I have just finished reading Freakonomics. An stimulating and thoughful read by an Economy professor from University of Chicago. There is a part of this book that is fairly controversial that I want to share and then share my thoughts on it.
Freakonomics page 4
In 1995 the criminologist James Fox wrote a report for the U.S. attorney general that grimley detailed the coming spike in murders by teenagers. Fox proposed optimistic and pessimistic scenerios.In the optimistic scenerio, the rate of teen homocides would rise another 15% over the next decade. In the pessimistic scenerio it would double.
Other criminologists,political scientists, and similarly learned forcasters laid out the same horrible future as did president Clinton.

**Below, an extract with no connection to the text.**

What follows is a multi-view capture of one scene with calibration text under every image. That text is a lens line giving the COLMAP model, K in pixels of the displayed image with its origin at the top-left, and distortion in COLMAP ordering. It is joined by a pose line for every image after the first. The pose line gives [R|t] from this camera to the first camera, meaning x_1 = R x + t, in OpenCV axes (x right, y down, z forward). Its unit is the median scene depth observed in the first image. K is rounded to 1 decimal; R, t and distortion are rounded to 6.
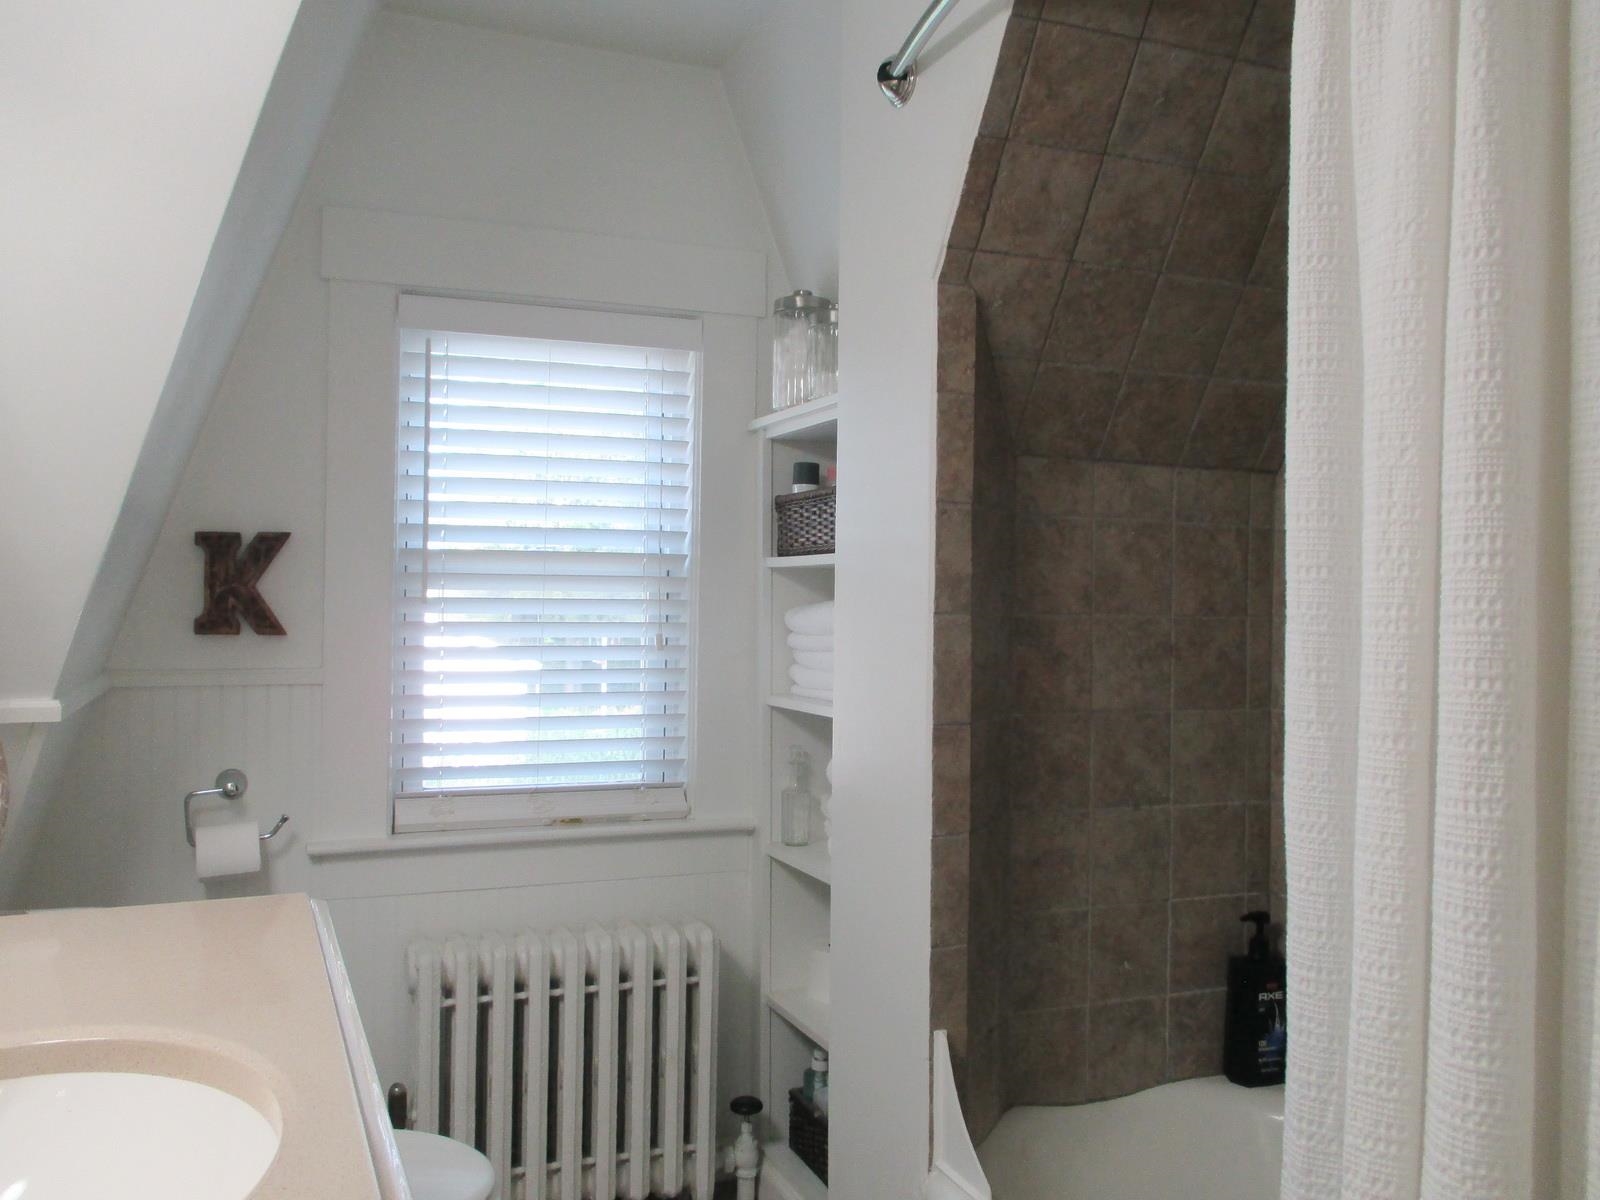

And then instead of going up and up and up, crime began to fall, fall, and fall some more. The crime rate drop was startling in several respects. It was ubiquitous, with every category of crime falling in every part of the country.
The magnitude of the reversal was astounding. The teenage murder rate instead of rising 100% or even 15% as James Fox had warned, fell more than 50% within 5 years. By 2000 the overall murder rate in the U.S. dropped to it's lowest level in 35 years.
Pg 6 Freakonomics
It wasn't gun control, a strong economy or new police strategies that finally blunted the crime wave. It was among other factors, the reality that the pool of potential criminals had drasctically shrunk.
How you may you ask?
The decision of Roe V Wade or the legalization of Abortion.
As far as crime is concerned, it turns out that not all children are born equal, not even close. Decades of studies have shown that a child born into an adverse family enviorment is far more likely than other children to become a criminal. And the millions of women most likely to have an abortion in the wake of Roe V. Wade- poor unmarried and teenage mothers for whom illegal abortions had been too expensive or too hard to get were often model's of adversity.
They were the very women whose children if born, would have been much more likely than average to become criminals. But because of Roe V Wade these children were not being born. This powerful cause would have a drastic distant effect years later, just as these unborn children would have entered their criminal primes, the rate of crime began to plummet.
The author later compares the millions of aborted babies to the crime that is prevented and those of us who are pro-life would find the scales do not equal out.
No, reading this did not change my mind about being pro-life, but what it did make me think about is all of us who are pro life who do very little after the baby is born.
It is like the proverbial little girl who wants a tiger cub from her parents for Christmas. It is a great present until the cub grows into a full grown Tiger and they have no idea of how to control it.
There are many questions that have went through my head after reading this. Is the church prepared to help 1.7 million at risk children? The majority of the children do not come from ideal home situations.
If we were to talk a young teenage mom out of abortion and she decided to keep the baby. Would we critize her parenting techniques? Would we critize her if she became a stripper or on welfare to support the baby? And what if the baby because of the circumstances did turn out to be a criminal would we visit them in jail?
Our job is no where near done when a person decides against abortions. The fight has just started and where are we when the battle rages?